To unravel it, postdoctoral researcher Bernard Coste grew a line of cells in Patapoutian’s lab that produced little zaps of electricity when poked. He then disabled genes in these cells to find which ones were essential for the touch response.
The painstaking work uncovered two genes, which the researchers called PIEZO1 and PIEZO2. They found that these genes were shared across mammals, including people, and that mutations have been associated with a wide range of diseases, including cardiomyopathy, a disorder in which weakened heart muscles struggle to pump blood throughout the body, and in degenerative diseases of the spine.
Understanding the cellular workings behind these diseases is a key first step to developing new treatments against them. And Patapoutian is already working with Calibr, the drug development division of Scripps Research, to quickly screen thousands of small molecules for their ability to control PIEZO1 or PIEZO2.

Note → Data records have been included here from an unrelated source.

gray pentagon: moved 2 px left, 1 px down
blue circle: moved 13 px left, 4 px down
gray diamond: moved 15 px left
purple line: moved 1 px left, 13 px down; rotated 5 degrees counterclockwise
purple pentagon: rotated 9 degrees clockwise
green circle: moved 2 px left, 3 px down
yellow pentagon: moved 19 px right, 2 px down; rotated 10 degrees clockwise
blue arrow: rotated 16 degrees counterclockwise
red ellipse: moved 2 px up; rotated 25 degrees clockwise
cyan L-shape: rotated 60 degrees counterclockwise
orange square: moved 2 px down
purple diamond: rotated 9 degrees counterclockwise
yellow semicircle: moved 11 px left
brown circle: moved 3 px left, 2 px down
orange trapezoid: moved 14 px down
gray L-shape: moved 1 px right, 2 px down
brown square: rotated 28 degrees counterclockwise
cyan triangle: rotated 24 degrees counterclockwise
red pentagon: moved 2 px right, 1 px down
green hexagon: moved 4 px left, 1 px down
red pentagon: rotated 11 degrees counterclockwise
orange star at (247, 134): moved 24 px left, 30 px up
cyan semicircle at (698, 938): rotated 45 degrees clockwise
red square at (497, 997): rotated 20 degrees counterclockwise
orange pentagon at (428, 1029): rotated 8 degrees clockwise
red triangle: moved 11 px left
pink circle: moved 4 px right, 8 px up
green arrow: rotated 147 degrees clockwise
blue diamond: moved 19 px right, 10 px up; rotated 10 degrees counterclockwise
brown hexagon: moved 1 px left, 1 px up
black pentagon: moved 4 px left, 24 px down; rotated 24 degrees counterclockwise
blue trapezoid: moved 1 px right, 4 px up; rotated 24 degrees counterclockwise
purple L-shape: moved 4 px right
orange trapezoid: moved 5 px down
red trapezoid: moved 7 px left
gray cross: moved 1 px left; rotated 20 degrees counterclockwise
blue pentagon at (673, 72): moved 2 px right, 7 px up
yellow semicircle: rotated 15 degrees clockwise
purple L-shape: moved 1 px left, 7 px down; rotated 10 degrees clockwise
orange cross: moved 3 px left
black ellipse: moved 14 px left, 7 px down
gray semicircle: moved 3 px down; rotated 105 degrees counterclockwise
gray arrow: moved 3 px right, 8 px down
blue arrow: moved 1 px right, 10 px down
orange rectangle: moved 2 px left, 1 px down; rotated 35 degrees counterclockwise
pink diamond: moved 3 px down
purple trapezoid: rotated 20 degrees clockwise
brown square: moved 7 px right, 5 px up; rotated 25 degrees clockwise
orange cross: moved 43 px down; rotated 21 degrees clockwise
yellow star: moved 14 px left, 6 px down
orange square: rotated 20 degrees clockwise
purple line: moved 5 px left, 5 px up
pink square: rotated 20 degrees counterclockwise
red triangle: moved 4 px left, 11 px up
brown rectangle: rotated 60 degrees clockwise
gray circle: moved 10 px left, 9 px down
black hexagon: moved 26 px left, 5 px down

Julius discovered the TRPV1 receptor, which senses heat, through lab experiments that tested how cells respond to capsaicin — the same molecule that’s jam-packed into chilis. Julius later found that this receptor was also activated by high temperatures, inflammation and low-oxygen conditions, such as during a stroke.
“One of the beautiful things about basic science is that it takes you in directions that you never anticipate,” Patapoutian said during the Monday morning Zoom call with reporters. “There’s a long way ahead of us to figure out what indications this could be useful for as well as actual treatments that we could develop.”